Ryan Murray | Hagadone News Network | UPDATED 10 years, 5 months AGO
by Ryan Murray
| June 16, 2014 10:00 PM

 

They were tough times, Stan Flagg remembers.

The Great Depression was hard on a lot of people, and the Flagg family in Kalispell was certainly no exception. 

Stan Flagg’s father, Fred Alexander Flagg, would pack the family up in a truck and head to a secret huckleberry patch on the Fisher River.

“I was just a kid, somewhere between 8 and 12,” said Flagg, now 86. “There were two patches. One was easier to get to and was very popular. The other one you had to hike four miles up a mountain to get to. That’s the one we went to.”

While there, the six Flagg children (two others died while young) along with Mom, Dad and maybe his sister’s boyfriend, could harvest 100 gallons of huckleberries a day. Stan, the baby of the family, could haul back five gallons on the hike.

Others toted considerably heavier loads.

“Every year we’d go up there and see this grizzly bear with an injured paw,” Flagg said. “We called him Slue-foot, and he never bothered us. Our father always told us if he’s in a patch, it’s his patch.

“And if we’re in a patch he walks into, well that’s his patch too.”

The Flagg family didn’t pick my hand, and instead used tennis-racquet-shaped instruments to whack the berry bushes and drop ripe berries into buckets beneath.

In a mult-day trip the family might return to Kalispell with more than 1,000 gallons, depending how long they stayed in prime territory.

While picking, the children were charged with separating the pretty berries from the mediocre ones. Flagg recalls his “ingenious” father devising a system which would do this for them.

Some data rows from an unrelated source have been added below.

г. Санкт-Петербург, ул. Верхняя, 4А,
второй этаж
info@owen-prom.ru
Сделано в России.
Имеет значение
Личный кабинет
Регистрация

A chute, run up the second floor of the Flagg house (which still stands, on Seventh Avenue West in Kalispell) would lead to a canvas stretched taut below. The buckets of berries would roll down the chute and the full, tasty berries would hit the canvas, bounce outward and roll onto a tarp on the lawn below.

Refuse, like leaves and branches, wouldn’t bounce, but rather fall below to a brush pile.

“People would come from around the neighborhood and take photos of us doing this,” Flagg said. “We’d take this big, perfect berries and go around to the rich area of town selling them to rich folks for $1 a gallon. Nowadays I think you can buy them for $50 a gallon.”

Whatever berries didn’t sell to “rich folks” would be sold to the cannery down the street, making money for the family. The Flaggs also operated a sawmill and did other odd jobs to provide for the family.

“A dollar was money,” Flagg said. “Times were real tough. You hardly ever saw money.”

The rich days of “huckleberrying” ended when Flagg’s mother died in 1939. With this grievous loss to the family and with the improving economy as a result of a world headed to war, traveling to the Fisher for berries became too much work for too little payoff.

Flagg went on to become a chiropractic physician, and officially retired just three years ago. He still practices on friends and family.

“Chiropractic is just adjusting bones,” he said. “But they can’t move by themselves. A muscle had to move them there. Balance the muscle and balance the body.”

Other schools of chiropractic thought came and went, and Flagg learned from all of them. 

He said he never went back huckleberrying, but he never really thought much about it.

“Everything we did, we did as a family,” Flagg said. “I thought going to pick berries was just part of being in the family.”

Times were tough, but so was the Flagg family.